Common Stars: Art & Starlings - Open Call for Summer exhibition at Redcar Palace
Deadline: 25/04/2026City: Redcar | Country: United Kingdom | Tees Valley Arts
OPEN CAWCALL! Redcar Palace is delighted to present ‘Common Stars: Art & Starlings’: our Summer exhibition that uses the natural instincts and socialisation techniques of the Starling bird to curate the show.
How do the strategies that Starlings use to survive translate into exhibition techniques and strategies?
We are looking for works that respond to themes such as:
Murmurations - mass,multiplicity and pattern formation
Mimeticism/Mimicry
Complex systems
Indigeneity/Rootedness/Locality
Scaveging/Salveging/ adaptability
Irridescence, shimmer
Community and sociability
Mythology
This is not an exhaustive list, and we are excited to see how artists translate the ways of the Starlings in their work.
Alongside our open call we will have works by selected artists, plus newly commissioned works by Britney Fraser and Carmen Marcus.
Here’s how you can get involved!
There is no submission fee to enter; the work just needs to be about the theme.
We will review all submissions and accept all those that follow this theme, however, we will not accept any works that we deem offensive or contain profanities. This is a family-friendly show.
TIMELINE
Open call open between 22nd March and 25th April 2026.
We will endeavour to notify you all individually in advance of 25th April but please be advised that CuratorSpace does not send out notifications until after the closing date of the open call.
Delivery of work between 12th May - 12th June (otherwise, we cannot guarantee we will be able to hang your work)
The show opens Friday 3rd July with an opening party to be confirmed closer to the time. It would be lovely to see you at the opening event!
The show is then open Tuesday - Saturday 10am - 4pm until 5th September
Works need to be collected between Tuesday 8th and Saturday 12th September
Artists are responsible for delivering and collecting all works.
**We will accept works by post, but we will not be able to send works back. Please note if works are not collected within 3 months of the end date we reserve the right to dispose of the work as we see fit **
These works could be using any material, drawing, painting, collage, or sculpture - as long as it's on theme, we want it!
Please note due to minimal AV equipment we are unable to show many digital media works, please get in touch with us if you would like to submit work that needs AV.
Please attach images of your work via the submission form here.
A few things to remember:
- Works can be for sale, and we would take 25% on all sales.

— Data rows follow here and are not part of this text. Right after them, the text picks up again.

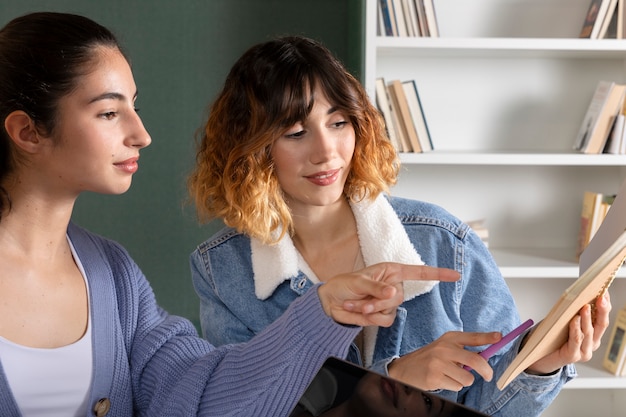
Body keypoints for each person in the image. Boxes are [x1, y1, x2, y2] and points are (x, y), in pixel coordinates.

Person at [0, 12, 459, 417]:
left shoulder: (114, 277)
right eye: (107, 112)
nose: (141, 134)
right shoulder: (214, 266)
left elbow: (201, 398)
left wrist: (322, 315)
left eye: (134, 107)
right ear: (27, 131)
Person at [187, 35, 612, 417]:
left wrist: (540, 364)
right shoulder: (224, 271)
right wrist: (394, 377)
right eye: (296, 132)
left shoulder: (443, 239)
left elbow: (493, 404)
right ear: (253, 150)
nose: (326, 151)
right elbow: (241, 407)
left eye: (339, 123)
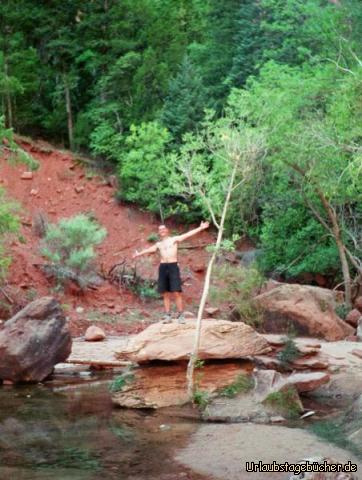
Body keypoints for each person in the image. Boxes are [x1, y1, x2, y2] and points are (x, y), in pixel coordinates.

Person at [132, 221, 210, 323]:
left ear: (167, 230)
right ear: (159, 232)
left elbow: (187, 235)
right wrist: (138, 254)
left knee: (176, 292)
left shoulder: (174, 239)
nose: (162, 231)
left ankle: (181, 315)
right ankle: (168, 315)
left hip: (173, 266)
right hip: (163, 267)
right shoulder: (159, 244)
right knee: (165, 293)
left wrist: (200, 228)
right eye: (160, 230)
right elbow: (150, 250)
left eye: (163, 229)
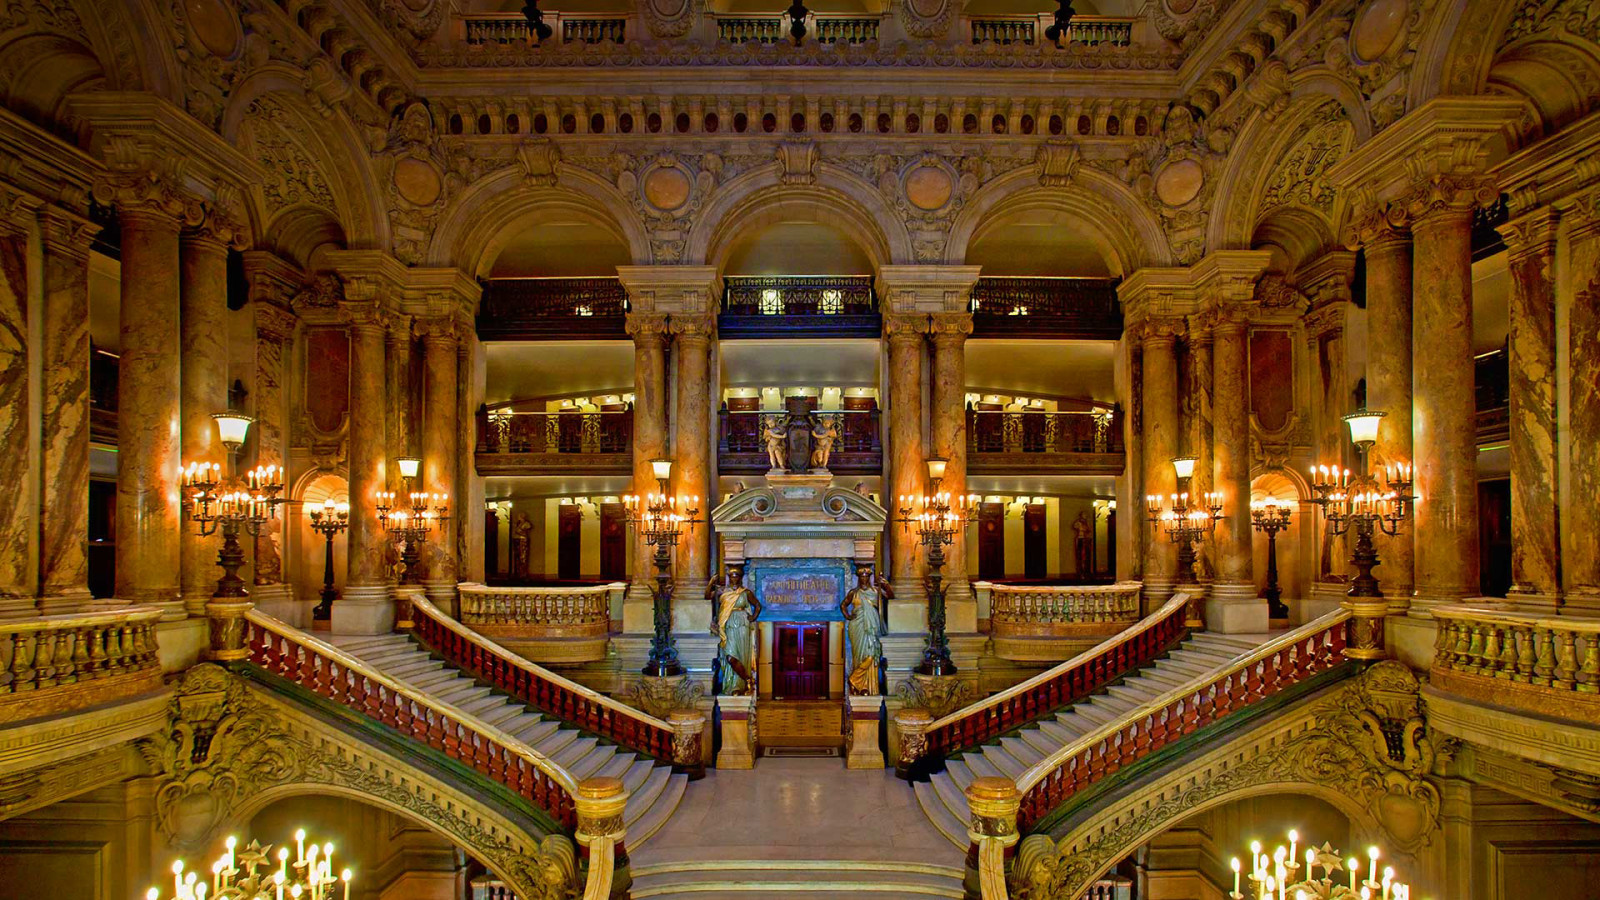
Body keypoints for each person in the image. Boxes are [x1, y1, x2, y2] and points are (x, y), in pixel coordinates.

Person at [708, 565, 761, 695]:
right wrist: (710, 583)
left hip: (742, 626)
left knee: (742, 655)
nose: (734, 579)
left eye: (737, 576)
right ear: (729, 577)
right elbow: (707, 595)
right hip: (727, 624)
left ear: (741, 578)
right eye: (732, 576)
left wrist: (753, 617)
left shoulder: (745, 592)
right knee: (730, 657)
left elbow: (758, 606)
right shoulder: (724, 592)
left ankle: (738, 686)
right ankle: (747, 679)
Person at [840, 564, 891, 695]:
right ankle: (862, 687)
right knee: (859, 656)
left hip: (872, 627)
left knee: (872, 655)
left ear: (869, 577)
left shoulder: (875, 591)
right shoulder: (854, 593)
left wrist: (886, 586)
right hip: (857, 626)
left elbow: (890, 596)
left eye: (866, 577)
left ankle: (855, 679)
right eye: (862, 577)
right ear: (858, 578)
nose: (864, 579)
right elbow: (843, 605)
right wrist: (848, 616)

- We will accept 2d works up to A2 size (42 x 60cm) or, for sculptural works, 50cm².
Here's some more information about the context surrounding our exhibition:
The common Starling - Sturnus Vulgaris in Latin. We may pass them every day, barely noticing them. Perhaps they are too common to bear thinking about. With their population numbers rapidly declining, like so many once commonplace bird, let’s pay more attention to them and perhaps we will see how there is nothing vulgar about these remarkable little creatures.
Their iridescent plumage, their spectacular murmurations or their uncanny talent for mimicry. Our Summer exhibition for 2026 is a tribute to Starlings, curated for and with the birds.
At Redcar Palace a choir of starlings perch on the roof of our courtyard, singing in, using the architecture of the building to amplify their voices and filling the space with a beautiful and ever changing cantata that is perhaps as much Kraftwerk as it is Bach in its styling. Each year these starlings are some of our most treasured return visitors, so, as a venue that co-curates with our communities, how do we begin to co-curate an exhibition with starlings.
More than just an exhibition of pictures of birds, Common Stars looks at the strategies that starlings use in their day to day life and asks how these can translate into artistic strategies. Taking the ideas of mimicry, murmuration, complex systems, scavenging and iridescence as starting points we shall dive into artistic responses to these themes.
The 20th century French composer Olivier Messiaen wrote about the "whistling glissando” of the starling, something that he translated into written music in his 1958 composition “Catalogue of Birds” whilst Mozart kept a pet starling who he taught to sing the opening bars of his 17th piano concerto (a theme which the bird responded with a variation upon which Mozart then transcribed and issued as a new work).